At the same desk we sat, B and I, age ten, her skin was white; her sleepy soft, black hair always fell onto her forehead; some sort of infinite sadness lay at the heart of her perpetual cheerfulness; sometimes I held her hand, sometimes I walked her home, carried her backpack -
this is probably what grownups call puppy love. / But Z made me crazy. I woke up in the middle of the night smelling her skin. Ten times a day I would walk by their house and look up to the window behind which I imagined her room was. Innocent panther. She was blond, but her skin was brown, as if she secretly sunbathed in the winter; her smock two shades lighter than everyone else´s, altered to her waist -
counting as almost rebellious in sixty-seven -
to her waist, which was slender and straight, and which was embraced by a little Indian belt weaved of beads; this made me crazy even more: Uncas and Magua at the same time, the noble savage, indeed, and the other one too, the dirty beast ; they had a Volkswagen microbus, maybe that´s what they took to Lake Huron, and took that haughty and noble and sweet face there.
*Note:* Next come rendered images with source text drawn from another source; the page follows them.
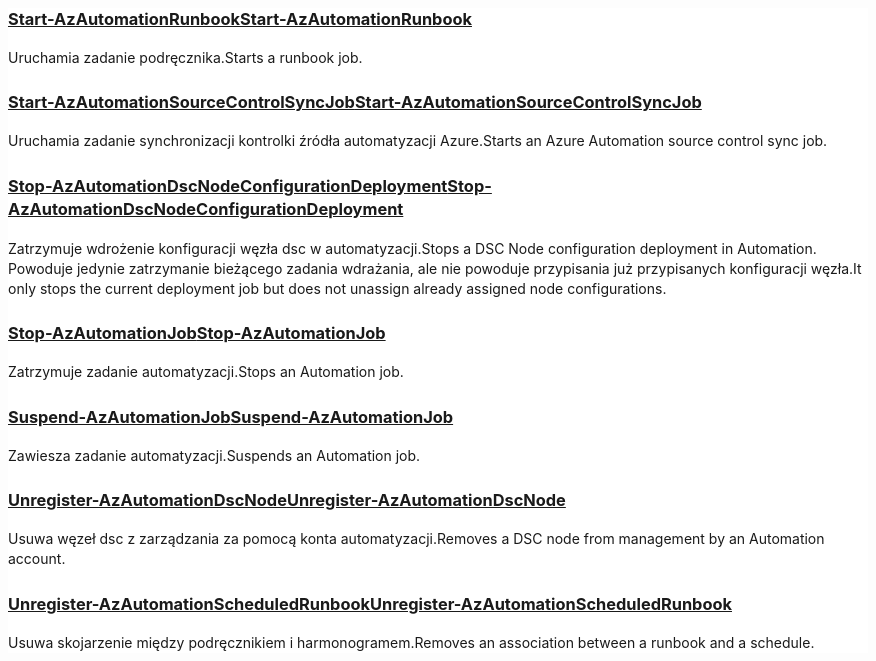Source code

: ### [<span data-ttu-id="67f19-263">Start-AzAutomationRunbook</span><span class="sxs-lookup"><span data-stu-id="67f19-263">Start-AzAutomationRunbook</span></span>](Start-AzAutomationRunbook.md)
<span data-ttu-id="67f19-264">Uruchamia zadanie podręcznika.</span><span class="sxs-lookup"><span data-stu-id="67f19-264">Starts a runbook job.</span></span>

### [<span data-ttu-id="67f19-265">Start-AzAutomationSourceControlSyncJob</span><span class="sxs-lookup"><span data-stu-id="67f19-265">Start-AzAutomationSourceControlSyncJob</span></span>](Start-AzAutomationSourceControlSyncJob.md)
<span data-ttu-id="67f19-266">Uruchamia zadanie synchronizacji kontrolki źródła automatyzacji Azure.</span><span class="sxs-lookup"><span data-stu-id="67f19-266">Starts an Azure Automation source control sync job.</span></span>

### [<span data-ttu-id="67f19-267">Stop-AzAutomationDscNodeConfigurationDeployment</span><span class="sxs-lookup"><span data-stu-id="67f19-267">Stop-AzAutomationDscNodeConfigurationDeployment</span></span>](Stop-AzAutomationDscNodeConfigurationDeployment.md)
<span data-ttu-id="67f19-268">Zatrzymuje wdrożenie konfiguracji węzła dsc w automatyzacji.</span><span class="sxs-lookup"><span data-stu-id="67f19-268">Stops a DSC Node configuration deployment in Automation.</span></span> <span data-ttu-id="67f19-269">Powoduje jedynie zatrzymanie bieżącego zadania wdrażania, ale nie powoduje przypisania już przypisanych konfiguracji węzła.</span><span class="sxs-lookup"><span data-stu-id="67f19-269">It only stops the current deployment job but does not unassign already assigned node configurations.</span></span>

### [<span data-ttu-id="67f19-270">Stop-AzAutomationJob</span><span class="sxs-lookup"><span data-stu-id="67f19-270">Stop-AzAutomationJob</span></span>](Stop-AzAutomationJob.md)
<span data-ttu-id="67f19-271">Zatrzymuje zadanie automatyzacji.</span><span class="sxs-lookup"><span data-stu-id="67f19-271">Stops an Automation job.</span></span>

### [<span data-ttu-id="67f19-272">Suspend-AzAutomationJob</span><span class="sxs-lookup"><span data-stu-id="67f19-272">Suspend-AzAutomationJob</span></span>](Suspend-AzAutomationJob.md)
<span data-ttu-id="67f19-273">Zawiesza zadanie automatyzacji.</span><span class="sxs-lookup"><span data-stu-id="67f19-273">Suspends an Automation job.</span></span>

### [<span data-ttu-id="67f19-274">Unregister-AzAutomationDscNode</span><span class="sxs-lookup"><span data-stu-id="67f19-274">Unregister-AzAutomationDscNode</span></span>](Unregister-AzAutomationDscNode.md)
<span data-ttu-id="67f19-275">Usuwa węzeł dsc z zarządzania za pomocą konta automatyzacji.</span><span class="sxs-lookup"><span data-stu-id="67f19-275">Removes a DSC node from management by an Automation account.</span></span>

### [<span data-ttu-id="67f19-276">Unregister-AzAutomationScheduledRunbook</span><span class="sxs-lookup"><span data-stu-id="67f19-276">Unregister-AzAutomationScheduledRunbook</span></span>](Unregister-AzAutomationScheduledRunbook.md)
<span data-ttu-id="67f19-277">Usuwa skojarzenie między podręcznikiem i harmonogramem.</span><span class="sxs-lookup"><span data-stu-id="67f19-277">Removes an association between a runbook and a schedule.</span></span>
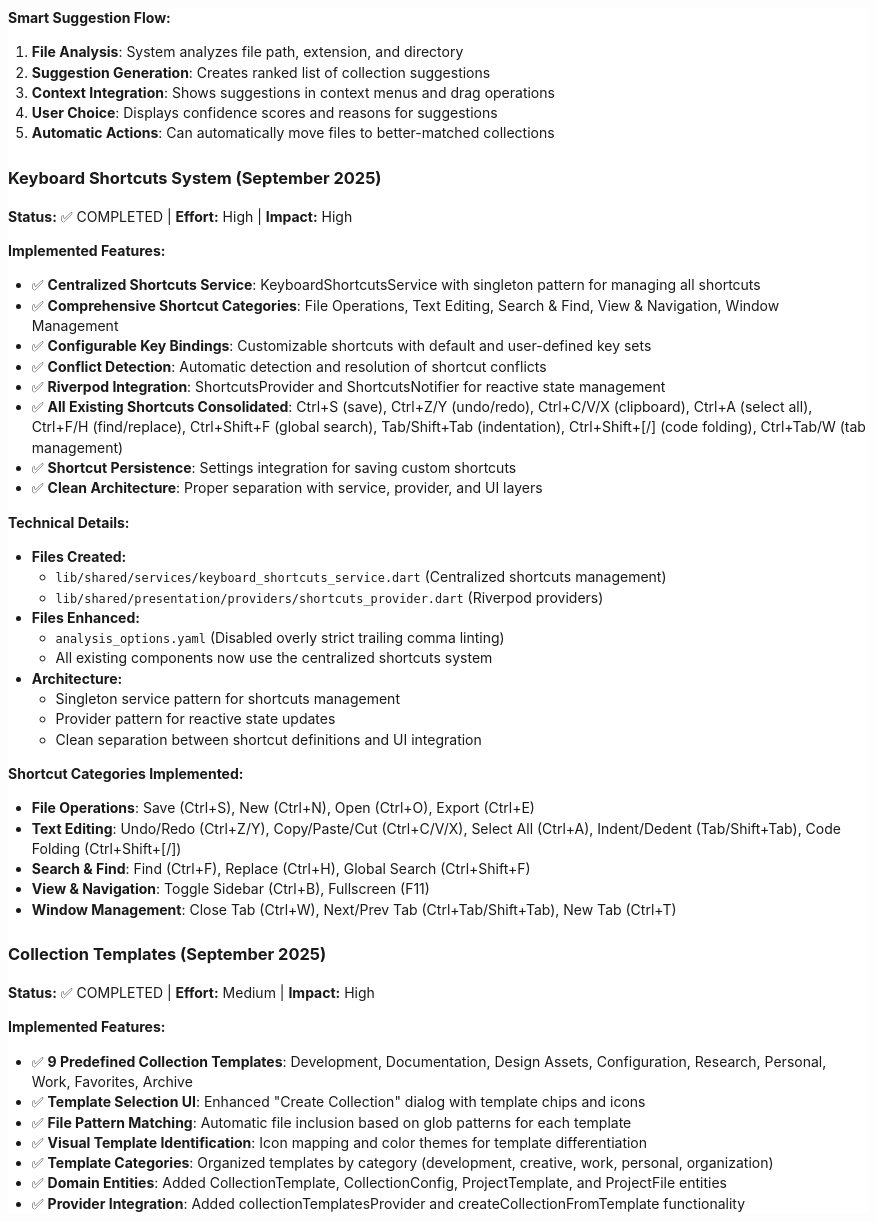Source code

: **Smart Suggestion Flow:**
1. **File Analysis**: System analyzes file path, extension, and directory
2. **Suggestion Generation**: Creates ranked list of collection suggestions
3. **Context Integration**: Shows suggestions in context menus and drag operations
4. **User Choice**: Displays confidence scores and reasons for suggestions
5. **Automatic Actions**: Can automatically move files to better-matched collections

### Keyboard Shortcuts System (September 2025)
**Status:** ✅ COMPLETED | **Effort:** High | **Impact:** High

**Implemented Features:**
- ✅ **Centralized Shortcuts Service**: KeyboardShortcutsService with singleton pattern for managing all shortcuts
- ✅ **Comprehensive Shortcut Categories**: File Operations, Text Editing, Search & Find, View & Navigation, Window Management
- ✅ **Configurable Key Bindings**: Customizable shortcuts with default and user-defined key sets
- ✅ **Conflict Detection**: Automatic detection and resolution of shortcut conflicts
- ✅ **Riverpod Integration**: ShortcutsProvider and ShortcutsNotifier for reactive state management
- ✅ **All Existing Shortcuts Consolidated**: Ctrl+S (save), Ctrl+Z/Y (undo/redo), Ctrl+C/V/X (clipboard), Ctrl+A (select all), Ctrl+F/H (find/replace), Ctrl+Shift+F (global search), Tab/Shift+Tab (indentation), Ctrl+Shift+[/] (code folding), Ctrl+Tab/W (tab management)
- ✅ **Shortcut Persistence**: Settings integration for saving custom shortcuts
- ✅ **Clean Architecture**: Proper separation with service, provider, and UI layers

**Technical Details:**
- **Files Created:**
  - `lib/shared/services/keyboard_shortcuts_service.dart` (Centralized shortcuts management)
  - `lib/shared/presentation/providers/shortcuts_provider.dart` (Riverpod providers)
- **Files Enhanced:**
  - `analysis_options.yaml` (Disabled overly strict trailing comma linting)
  - All existing components now use the centralized shortcuts system
- **Architecture:**
  - Singleton service pattern for shortcuts management
  - Provider pattern for reactive state updates
  - Clean separation between shortcut definitions and UI integration

**Shortcut Categories Implemented:**
- **File Operations**: Save (Ctrl+S), New (Ctrl+N), Open (Ctrl+O), Export (Ctrl+E)
- **Text Editing**: Undo/Redo (Ctrl+Z/Y), Copy/Paste/Cut (Ctrl+C/V/X), Select All (Ctrl+A), Indent/Dedent (Tab/Shift+Tab), Code Folding (Ctrl+Shift+[/])
- **Search & Find**: Find (Ctrl+F), Replace (Ctrl+H), Global Search (Ctrl+Shift+F)
- **View & Navigation**: Toggle Sidebar (Ctrl+B), Fullscreen (F11)
- **Window Management**: Close Tab (Ctrl+W), Next/Prev Tab (Ctrl+Tab/Shift+Tab), New Tab (Ctrl+T)

### Collection Templates (September 2025)
**Status:** ✅ COMPLETED | **Effort:** Medium | **Impact:** High

**Implemented Features:**
- ✅ **9 Predefined Collection Templates**: Development, Documentation, Design Assets, Configuration, Research, Personal, Work, Favorites, Archive
- ✅ **Template Selection UI**: Enhanced "Create Collection" dialog with template chips and icons
- ✅ **File Pattern Matching**: Automatic file inclusion based on glob patterns for each template
- ✅ **Visual Template Identification**: Icon mapping and color themes for template differentiation
- ✅ **Template Categories**: Organized templates by category (development, creative, work, personal, organization)
- ✅ **Domain Entities**: Added CollectionTemplate, CollectionConfig, ProjectTemplate, and ProjectFile entities
- ✅ **Provider Integration**: Added collectionTemplatesProvider and createCollectionFromTemplate functionality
If she happened to glance at me, it was like she knew some kind of secret which would make me seem ridiculous in front of everyone. There was always some kind of impudence brewing behind her somewhat peevishly pursed lips; if she was angry, a slight blush spread over her cheeks. / Only once did I touch her; the class took a field trip to the castle district, we observed the Museum of Military History, casual summer experience, and on the way out she tripped, fell on the pebbled walkway, stood up, though her face had not awaken yet, and on her temple -
I saw in horror -
a bloodless little wound opened, and a small, bloody pebble protruded from it. / I supported her, with someone else, for a few meters. / Ten years later I called her. She was astonished, continuously, astonished into the telephone, and up there in the castle when we met, what made you think of me, she asked, she was beautiful, her body an hourglass, measuring disappeared time, indeed, some sort of red-white, implausibly tight dress, little red belt, we had lunch, endlessly astonished, I walked her home, into that certain house, she said, lets have another cup of tea, I went up, she slipped into a soft, yellow robe, climbed up on the bed, and I asked her, did she know I was madly in love with her. / She lied, no. / That I spat on her once, that´s all she remembers. / That I spat on her. / Also, that I was very bad, and she envied me because I was allowed to walk to school by myself. / We drank some tea, I went home, and another ten or so years passed. / A skinny woman greeted me one muddy Christmas at Deák Square, in the bustle; a skinny, badly dressed, grey-faced woman, in bad pants, and holding the hand of a four yearish girl, some unhappy jacket on her too, I looked at her eyes, it´s me, she said, we were in someone else´s dream. / I asked, how are you. / Her face was the same as twenty years ago, as if she had not awaken from her faint. / My sister is very ill, she said, but like she was talking about herself. / I didn´t know what to say. / She took hold of the child´s hand, started off, and clutched it, as if someone wanted to take that child away from her, as if they wanted to take it from her, but she knew some safe place. / As if there would be a place to return to.